In the poem “Borderlands,” which is the key work of Gloria Anzaldua, the poetic elements that give the work a special meaning and content deserve to be considered. This author is a distinguished researcher and practitioner of Chicana theory, which studies the intermediate mixed-racial people of the Spanish American community. The poet tries not only to theorize but as well to practically realize the cultural experience of the Chicana people by capturing it in a poem. Anzaldua uses a variety of poetic devices in which the borderlines of this transnational culture and the peculiarity of this cultural experience are expressed at different levels.
The first chapter of the poem is an arbitrary mixture of verse blocks and prose text. Anzaldua mixes a poetic statement with a real historical reference that demonstrates the migratory suffering of Mexicans who formed their identity in America. The mixture of free verse and free verse, that is, prose rhythmic verse, demonstrates several aspects. Firstly, in this way the poetic language is liberalized, revealing the whimsicalness of self-expression not associated with the tightness of rhythmic structures. Thus, the author manages to fit an individual poetic language into the broad context of the Chicana culture, making his poetry a part of its history.
To show the postcolonial space, the author chooses a mixture of English and Spanish as the main technique of the poem. The lyrical hero periodically switches from one language to another and this does not bother him, he feels like a carrier of both of them. Anzaldua allows the character to speak in different languages, expressing his thoughts and concerns: “Cuando vives en la frontera people walk through you” (Anzaldua, lines 11-12). Thus, the poet shows that a person of mixed race can exist on the border of two cultures without fully belonging to any of them.
Anzaldua chooses metaphorical devices to explain these thoughts to the reader. Thus, she speaks of the difficulties of life “while carrying all five races on your back” (Anzaldua, line 5). The author makes it clear that it is impossible to ignore part of their identity and history. The metaphor is alcohol and marginalized communities that need help and support. Anzaldua says that they must “resist the gold elixir beckoning from the bottle” (Anzaldua, line 22). These are impulses that are important to combat to thrive in a postcolonial society.

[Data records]

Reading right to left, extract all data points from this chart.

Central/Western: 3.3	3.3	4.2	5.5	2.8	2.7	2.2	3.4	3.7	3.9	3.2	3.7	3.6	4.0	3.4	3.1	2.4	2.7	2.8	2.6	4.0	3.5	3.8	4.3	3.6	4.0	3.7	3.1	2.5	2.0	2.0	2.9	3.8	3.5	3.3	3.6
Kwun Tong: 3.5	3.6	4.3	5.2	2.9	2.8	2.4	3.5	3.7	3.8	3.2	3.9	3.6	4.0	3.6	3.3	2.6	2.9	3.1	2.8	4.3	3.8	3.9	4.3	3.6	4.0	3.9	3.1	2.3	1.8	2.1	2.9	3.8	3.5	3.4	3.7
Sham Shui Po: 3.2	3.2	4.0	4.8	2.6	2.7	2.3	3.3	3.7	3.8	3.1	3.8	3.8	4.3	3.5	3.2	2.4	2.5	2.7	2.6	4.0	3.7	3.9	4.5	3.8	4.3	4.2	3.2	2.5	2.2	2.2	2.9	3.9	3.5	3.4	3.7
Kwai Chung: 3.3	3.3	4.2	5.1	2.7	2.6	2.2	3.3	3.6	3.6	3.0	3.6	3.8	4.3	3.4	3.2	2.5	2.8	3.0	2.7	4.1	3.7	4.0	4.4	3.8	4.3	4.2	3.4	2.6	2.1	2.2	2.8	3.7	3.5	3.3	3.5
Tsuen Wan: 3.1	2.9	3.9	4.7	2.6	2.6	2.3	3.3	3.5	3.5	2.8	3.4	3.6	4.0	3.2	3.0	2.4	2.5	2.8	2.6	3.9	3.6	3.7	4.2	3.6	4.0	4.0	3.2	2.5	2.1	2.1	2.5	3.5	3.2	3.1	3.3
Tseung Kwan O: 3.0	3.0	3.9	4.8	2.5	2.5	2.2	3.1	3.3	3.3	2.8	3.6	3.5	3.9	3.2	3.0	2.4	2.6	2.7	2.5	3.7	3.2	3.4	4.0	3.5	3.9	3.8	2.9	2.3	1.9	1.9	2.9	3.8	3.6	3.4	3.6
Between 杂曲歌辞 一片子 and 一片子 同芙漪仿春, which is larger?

• _DIRECTIONS FOR THIS TASK_
Quote each passage from the poem that the essay on Gloria Anzaldua's "Borderlands" cites, along with the line reference it gives.

• _RESULT OF THIS EXERCISE_
- "Cuando vives en la frontera people walk through you" (lines 11-12)
- "while carrying all five races on your back" (line 5)
- "resist the gold elixir beckoning from the bottle" (line 22)